We wait for the spark from heaven to fall; but have neither the strong faith nor the firm determination of the Scholar. We take decisions which are never translated into action because of our irresolution. The result is that we cannot achieve any progress.

Stanza 19

We also wait for the divine inspiration. The inspiration does not come and we suffer immensely. Even the wisest among us reveals to us the sad experience of his unhappy days and tells us what various means he adopted to soothe his mental sufferings.

Stanza 20

We pine in sufferings, and wish this sorrowful life should end quickly. We give up even the desire to be happy and try to bear up our sorrows stoically. But the Scholar Gipsy wanders about the country-side with a mind free from all doubts and uncertainties and with the full conviction that he will surely receive one day the divine inspiration (i.e. his ideal).

Stanza 21

The Scholar Gipsy was born in an age when men’s minds were not clouded with doubts and disbeliefs, when men lived freely in joy and faith, and when the strange disease of modern life its restlessness and aimlessness had not appeared.
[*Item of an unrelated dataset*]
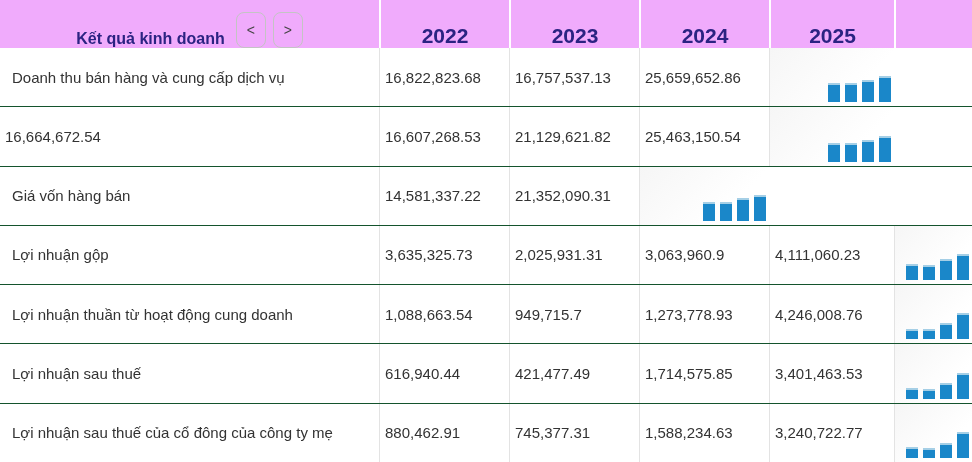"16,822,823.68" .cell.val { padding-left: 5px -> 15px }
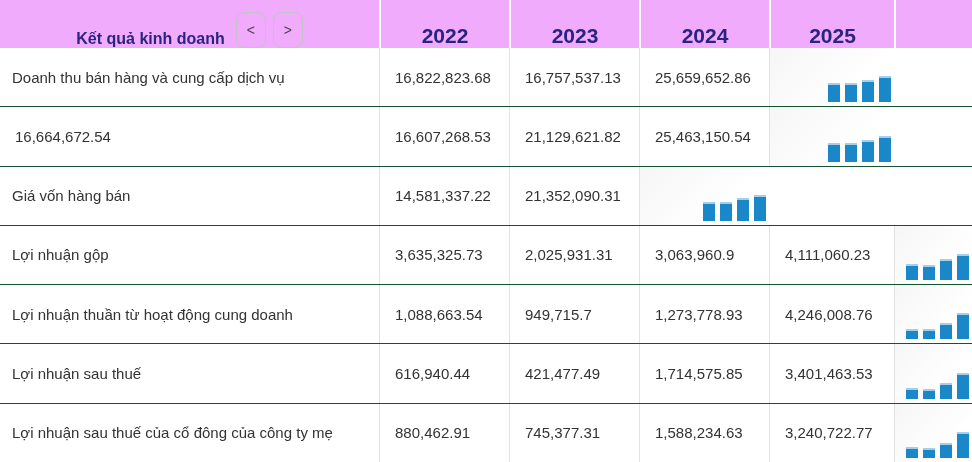"21,351,265.99" div.cell { html: none -> <div>21,351,265.99</div> }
So the poet asks the Scholar Gipsy to avoid the contact of modern men and keep to his solitude.

Stanza 22

The poet wishes that the Scholar Gipsy should keep to his retired life, cherishing his hope of getting divine inspiration at the appointed time.

Stanza 23

He asks him to keep away from modern men, for once his mind is infected with the distractions of modern life, his mental peace and happiness will be gone, his hope will die away, his clear purpose will be muddled completely, his perennial youth will fade away and he will die like any ordinary man.

Stanzas 24-25

The poet again asks the Scholar Gipsy to avoid the contamination of modern life.